Ils firent demi-tour.
Assis sur un tronc d’arbre, Folker avait du mal à respirer. Il transpirait, ses mains tremblaient et sa vue se brouillait. Il était déjà assez faible à cause de l’électrochoc provoqué par le Gardien. Il se retrouva couché de tout son long sur l’herbe humide et ferma les yeux. Soudain, il entendit une étrange mélodie. Douce, il la sentait entrer dans tout son être, elle le calmait, le tranquillisait au point de ne plus faire de mouvement. Ses yeux dorés admiraient le ciel sombre. N’était-il pas bleu, ce matin ? Il entendit quelqu’un appeler son nom, sa voix semblait si lointaine. Il ferma les yeux.

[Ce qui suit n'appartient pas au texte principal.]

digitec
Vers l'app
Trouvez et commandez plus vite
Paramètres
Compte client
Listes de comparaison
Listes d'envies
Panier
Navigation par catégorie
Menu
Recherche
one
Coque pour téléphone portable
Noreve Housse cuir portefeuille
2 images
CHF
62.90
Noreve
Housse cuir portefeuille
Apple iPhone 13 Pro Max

« Folker ! Secoua Walfrid. Ce n’est pas le moment de dormir !
-Que lui arrive-t-il ? Demanda Ansfrid en s’accroupissant devant le métisse. Que t’a dit le pêcheur ?

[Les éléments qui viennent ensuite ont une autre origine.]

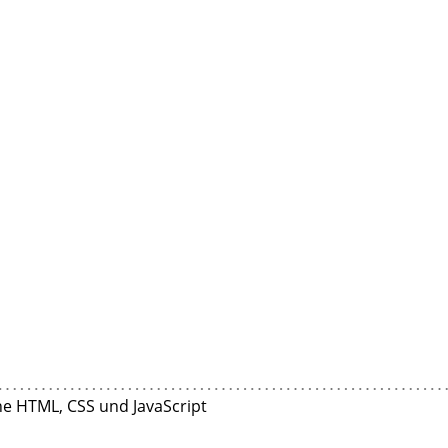
ne HTML, CSS und JavaScript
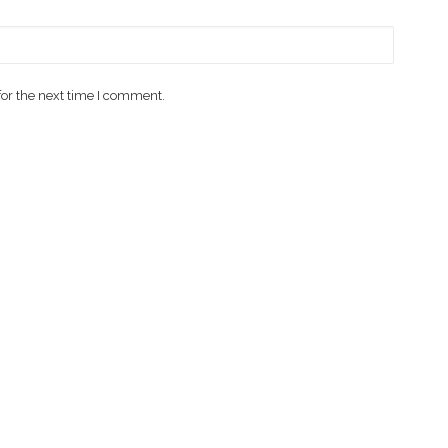
for the next time I comment.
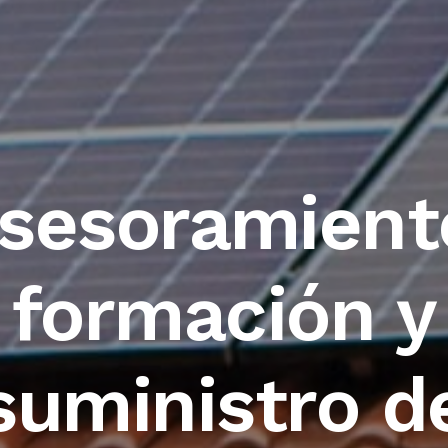
sesoramient
formación y
suministro d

-Le pollen. Répondit le cadet du groupe, il pointa les fleurs de l’arbre. Il m’avait informé que ces plantes dégageaient un poison lorsqu’elles se sentent menacées.
-C’est quoi cette île de fou ? Marmonna Erling, regrettant sa chambre calme et confortable.
-Ne touchez à rien. Ordonna Hjalmar. »
Le blond stressait. Il était sous la pression de ce nouveau monde. Il n’avait jamais quitté son île, il n’avait jamais vogué sur les mers et c’était ce qui le déconcertait. Se retrouver dans un univers inconnu rempli de mystère était effrayant. Il essayait de garder son calme malgré l’expression de ses yeux qui ne dévoilait qu’incertitude. Les autres aussi d’ailleurs. Ils s’étaient lancés dans cette aventure alors qu’ils ignoraient tout du danger. Ils ne savaient pas naviguer, seul Wilfrid savait lire une carte, ils n’étaient pas compétents au combat et encore moins en science : ils ne connaissaient à rien en médecine. Ils manquaient cruellement d’expériences.
Face à Folker qui ne bougeait plus, ils paniquèrent. Walfrid faisait les cent pas tandis que Hjalmar jouait avec un couteau. Erling, les bras croisés, tapotait son doigt contre son avant-bras. Wilfrid et Ansfrid fixaient le visage –empoisonné ?- du métisse. Le cadet soupira. Il essaya une nouvelle fois de le réveiller, en vain. Soudain, Ansfrid le souleva et le mit sur son dos.
« Nous n’avons plus de temps à perdre. Wilfrid, guide-nous. »
Le brun acquiesça et s’empressa de relire la carte. Les autres les suivirent sans broncher.